Sete detentos fogem de hospital de tratamento psiquiátrico no Grande Recife

Por G1 PE

Buraco foi aberto pelos  detentos que fugiram do Hospital de Custódia e Tratamento Psiquiátrico em Itamaracá, no Grande Recife, na madrugada desta segunda-feira (12) (Foto: Sindicato dos Agentes Penitenciários/Divulgação)

Buraco foi aberto pelos detentos que fugiram do Hospital de Custódia e Tratamento Psiquiátrico em Itamaracá, no Grande Recife, na madrugada desta segunda-feira (12) (Foto: Sindicato dos Agentes Penitenciários/Divulgação)

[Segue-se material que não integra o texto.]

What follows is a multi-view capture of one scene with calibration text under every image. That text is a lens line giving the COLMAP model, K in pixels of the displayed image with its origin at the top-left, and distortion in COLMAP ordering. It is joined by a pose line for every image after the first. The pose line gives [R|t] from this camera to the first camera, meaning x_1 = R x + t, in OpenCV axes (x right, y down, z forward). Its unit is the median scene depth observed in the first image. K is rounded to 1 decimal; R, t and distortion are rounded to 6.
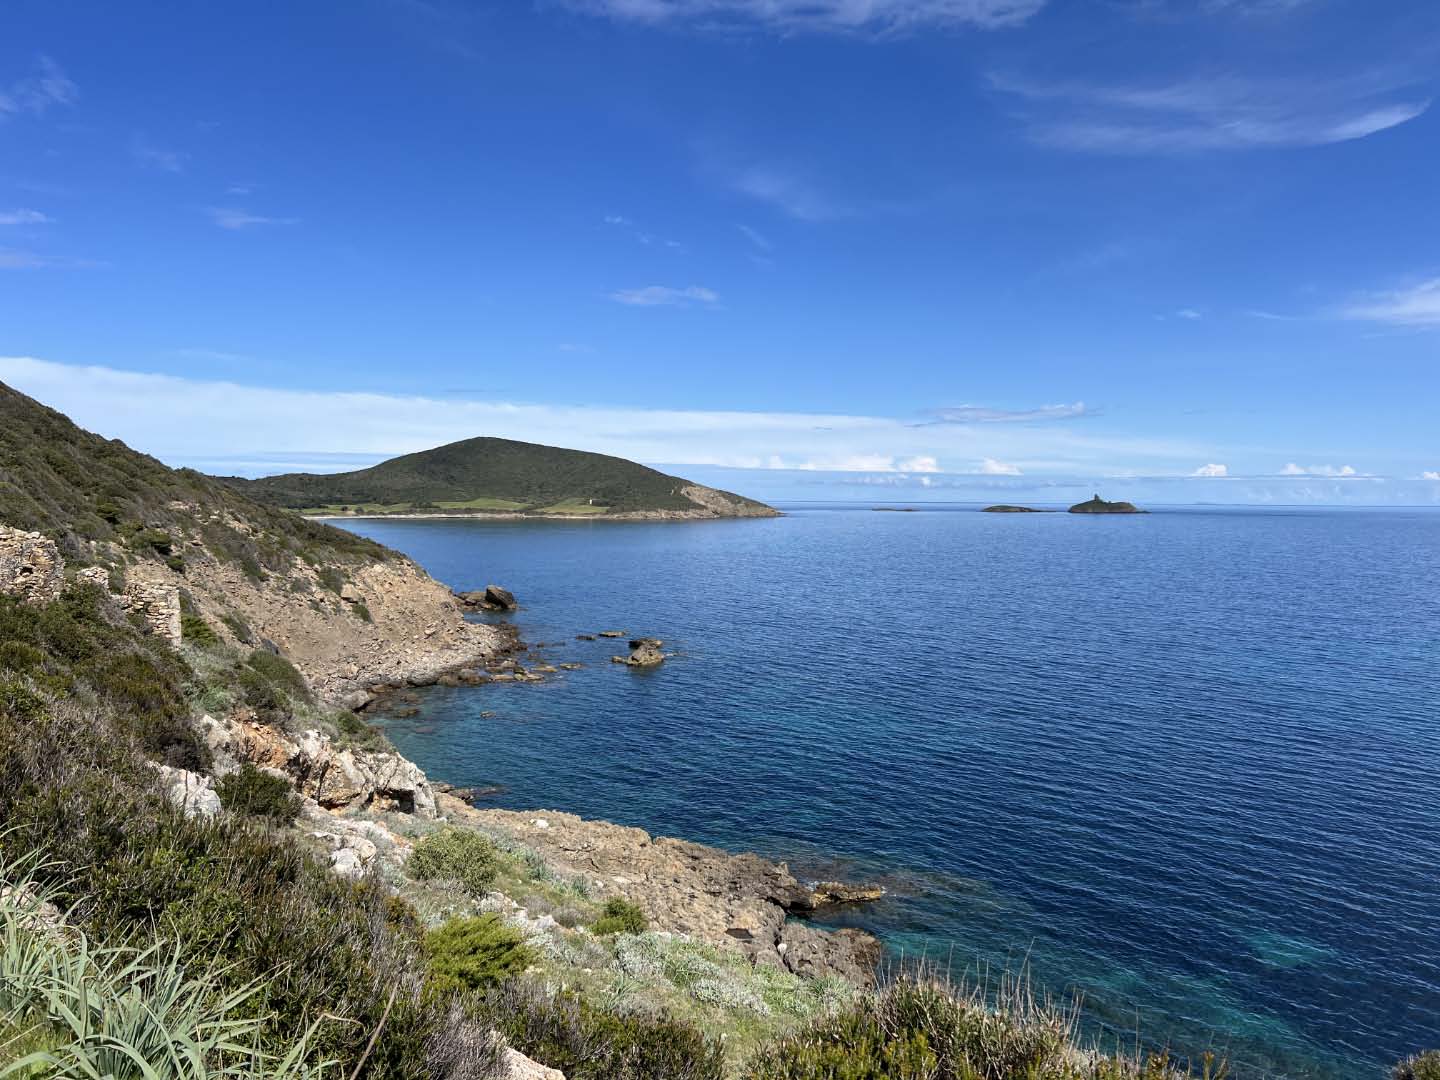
lens RADIAL K [[1083.6, 0, 720.0], [0, 1083.6, 540.0], [0, 0, 1]] dist [-0.003300, -0.004401]
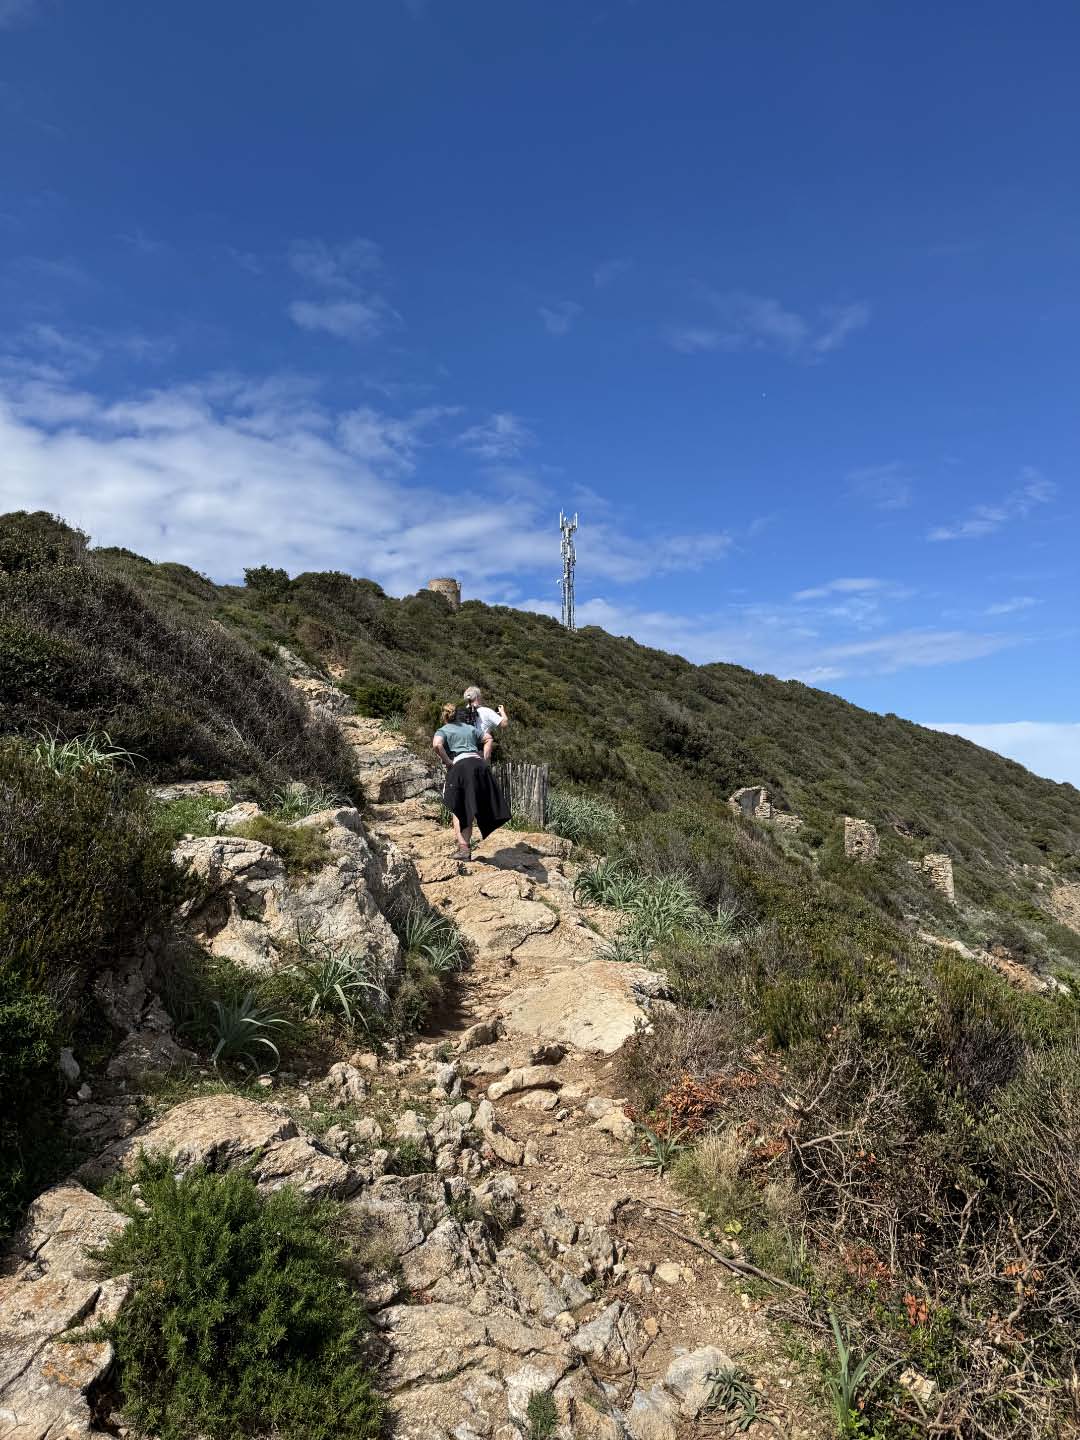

Sete detentos fugiram, na madrugada desta segunda-feira (12), do Hospital de Custódia e Tratamento Psiquiátrico (HCTP), em Itamaracá, no Grande Recife. De acordo com a Secretaria Executiva de Ressocialização de Pernambuco (Seres), os pacientes fizeram um buraco em um muro da unidade.

A fuga ocorreu por volta das 4h30. O Sindicato dos Agentes Penitenciários (Sindaspe) informou que os detentos amarram dois colegas antes de escapar.

Os homens atacados pelos fugitivos eram os responsáveis pela guarda de um dos pavilhões. No sistema penitenciário de Pernambuco, esses presos ganham o nome de ‘chaveiro’. Segundo a Seres, nenhum dos detentos havia sido recapturado até o início da tarde desta segunda.

A Seres informou, por meio de nota, que uma sindicância foi aberta para apura as circunstâncias da fuga. O Centro Integrado de Operações de defesa Social (Ciods) recebeu o chamado e acionou a Polícia Militar.

Hospital de custódia e tratamento psiquiátrico fica em Itamaracá, no Grande Recife (Foto: Google Maps)

Hospital de custódia e tratamento psiquiátrico fica em Itamaracá, no Grande Recife (Foto: Google Maps)

Outras fugas

Em agosto do ano passado, três detentos fugiram do HCTP. De acordo com a Seres, a direção da unidade acionou a polícia local para buscar os pacientes, que não tiveram a idade informada. Um procedimento administrativo foi aberto para apurar as circunstâncias da fuga.

O HCTP abriga pessoas que cometeram crimes e tiveram diagnóstico de doença mental comprovado pelo Judiciário. Por isso, esses detentos ficam uma unidade específica.

Lá, devem receber tratamento adequado, como determinam a Lei de Execuções Penais (LEP) e o Código Penal.